• _Challenge_
According to the passage on manufactured homes, what share of Florida's single-family housing stock does Schrader think is probably more accurate than the Census figure?

• _Page text_
::::::::::

Schrader, whose top-of-the line model, a triplewide with cathedral ceiling, French doors and marble-sided tub, sells for $150,000, has a few words for the media.
The U.S. Census might still call them mobile homes but the industry ditched that term in 1976, when the U.S. Department of Housing and Urban Development imposed building standards on what had been a largely unregulated industry.
"June 21, 1976," said Schrader, 57, who has worked in the industry since he was 12. "It's a day that will live in infamy. I fought it like everybody else, but I was short-sighted. Kind of like the media when it comes to manufactured homes and storms."
Sure, the homes Schrader and about a half-dozen other companies manufacture in Florida fit the Census Bureau's definition of "mobile." They're built at a factory and are towed to the site on their own chassis and wheels, though the wheels are usually removed.
At Jacobsen's factory in Safety Harbor the pieces move even during the construction process: from a warehouse where the base and walls are built, across the railroad tracks to another plant in which roof and interiors are added.
"So yes, you could move them," Schrader said. "But most people don't."
According to 2000 U.S. Census data, there are nearly 850,000 mobile homes in Florida, accounting for about 12 percent of the state's single-family housing stock. Schrader, who's also president of the Florida Manufactured Housing Association, thinks that number is low and said 19 percent is probably more accurate. He said manufactured homes have accounted for more than one-third of all new single-family home sales for the past several years.

::::::::::

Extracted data
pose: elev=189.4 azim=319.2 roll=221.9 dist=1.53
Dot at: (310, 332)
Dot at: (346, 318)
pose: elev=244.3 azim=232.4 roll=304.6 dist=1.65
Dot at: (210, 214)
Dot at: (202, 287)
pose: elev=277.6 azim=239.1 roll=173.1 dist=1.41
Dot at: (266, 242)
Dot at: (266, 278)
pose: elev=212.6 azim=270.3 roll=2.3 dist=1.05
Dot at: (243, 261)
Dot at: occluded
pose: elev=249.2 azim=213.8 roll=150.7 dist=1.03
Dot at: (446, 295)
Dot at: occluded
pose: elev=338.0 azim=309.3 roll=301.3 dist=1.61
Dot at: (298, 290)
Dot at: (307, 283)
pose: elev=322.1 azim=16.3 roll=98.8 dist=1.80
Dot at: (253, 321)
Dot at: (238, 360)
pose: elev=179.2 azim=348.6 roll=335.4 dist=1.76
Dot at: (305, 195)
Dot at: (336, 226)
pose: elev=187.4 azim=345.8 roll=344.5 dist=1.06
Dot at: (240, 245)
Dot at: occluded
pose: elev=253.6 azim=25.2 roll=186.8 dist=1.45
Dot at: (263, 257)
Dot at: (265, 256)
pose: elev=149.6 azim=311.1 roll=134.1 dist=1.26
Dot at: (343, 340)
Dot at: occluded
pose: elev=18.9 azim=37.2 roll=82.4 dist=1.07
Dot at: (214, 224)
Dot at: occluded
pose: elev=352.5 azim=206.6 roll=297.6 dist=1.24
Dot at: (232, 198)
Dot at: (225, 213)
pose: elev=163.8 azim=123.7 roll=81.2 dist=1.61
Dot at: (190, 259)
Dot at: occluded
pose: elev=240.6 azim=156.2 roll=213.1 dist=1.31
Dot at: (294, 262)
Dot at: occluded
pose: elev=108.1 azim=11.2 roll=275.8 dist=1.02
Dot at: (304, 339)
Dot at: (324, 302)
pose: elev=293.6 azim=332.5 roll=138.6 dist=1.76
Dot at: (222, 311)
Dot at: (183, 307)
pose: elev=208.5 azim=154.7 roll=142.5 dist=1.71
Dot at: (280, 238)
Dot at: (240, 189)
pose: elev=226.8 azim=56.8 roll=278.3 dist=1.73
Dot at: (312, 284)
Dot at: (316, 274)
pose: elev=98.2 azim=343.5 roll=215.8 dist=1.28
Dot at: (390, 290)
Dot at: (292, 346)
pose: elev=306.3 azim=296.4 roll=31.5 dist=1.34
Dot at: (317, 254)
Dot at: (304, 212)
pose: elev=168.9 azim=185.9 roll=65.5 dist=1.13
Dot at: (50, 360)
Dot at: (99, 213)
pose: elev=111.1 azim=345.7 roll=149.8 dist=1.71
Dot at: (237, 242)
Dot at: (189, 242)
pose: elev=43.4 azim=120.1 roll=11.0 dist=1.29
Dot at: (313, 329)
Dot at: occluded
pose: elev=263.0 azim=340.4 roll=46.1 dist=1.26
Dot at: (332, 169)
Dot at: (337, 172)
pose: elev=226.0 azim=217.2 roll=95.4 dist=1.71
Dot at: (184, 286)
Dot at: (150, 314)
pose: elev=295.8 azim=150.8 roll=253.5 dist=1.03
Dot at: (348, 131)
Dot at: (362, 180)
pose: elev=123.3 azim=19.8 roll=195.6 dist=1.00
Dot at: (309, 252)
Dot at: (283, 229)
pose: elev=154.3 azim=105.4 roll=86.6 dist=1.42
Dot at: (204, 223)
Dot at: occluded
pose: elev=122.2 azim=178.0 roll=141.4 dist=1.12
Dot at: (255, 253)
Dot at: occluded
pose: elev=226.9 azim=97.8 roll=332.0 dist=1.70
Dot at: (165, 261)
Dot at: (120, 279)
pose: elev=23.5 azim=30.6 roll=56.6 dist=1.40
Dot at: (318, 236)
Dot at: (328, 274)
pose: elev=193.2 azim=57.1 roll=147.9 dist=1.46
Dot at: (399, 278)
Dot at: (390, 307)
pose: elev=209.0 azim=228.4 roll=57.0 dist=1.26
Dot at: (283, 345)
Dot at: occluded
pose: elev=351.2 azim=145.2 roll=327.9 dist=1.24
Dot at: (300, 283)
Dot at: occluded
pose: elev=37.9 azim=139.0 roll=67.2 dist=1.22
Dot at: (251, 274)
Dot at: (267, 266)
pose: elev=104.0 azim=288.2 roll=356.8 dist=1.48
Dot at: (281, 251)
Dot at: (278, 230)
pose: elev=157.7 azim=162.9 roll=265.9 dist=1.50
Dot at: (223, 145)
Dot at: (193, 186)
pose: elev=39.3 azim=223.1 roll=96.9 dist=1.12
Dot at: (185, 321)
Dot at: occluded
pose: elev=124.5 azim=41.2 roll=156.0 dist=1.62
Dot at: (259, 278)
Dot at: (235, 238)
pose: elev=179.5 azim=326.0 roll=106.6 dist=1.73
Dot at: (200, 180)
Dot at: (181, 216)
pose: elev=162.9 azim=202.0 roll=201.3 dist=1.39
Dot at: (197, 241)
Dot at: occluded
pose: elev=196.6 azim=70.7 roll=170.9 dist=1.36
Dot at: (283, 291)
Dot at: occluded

::::::::::

• _Finished exercise_
19 percent.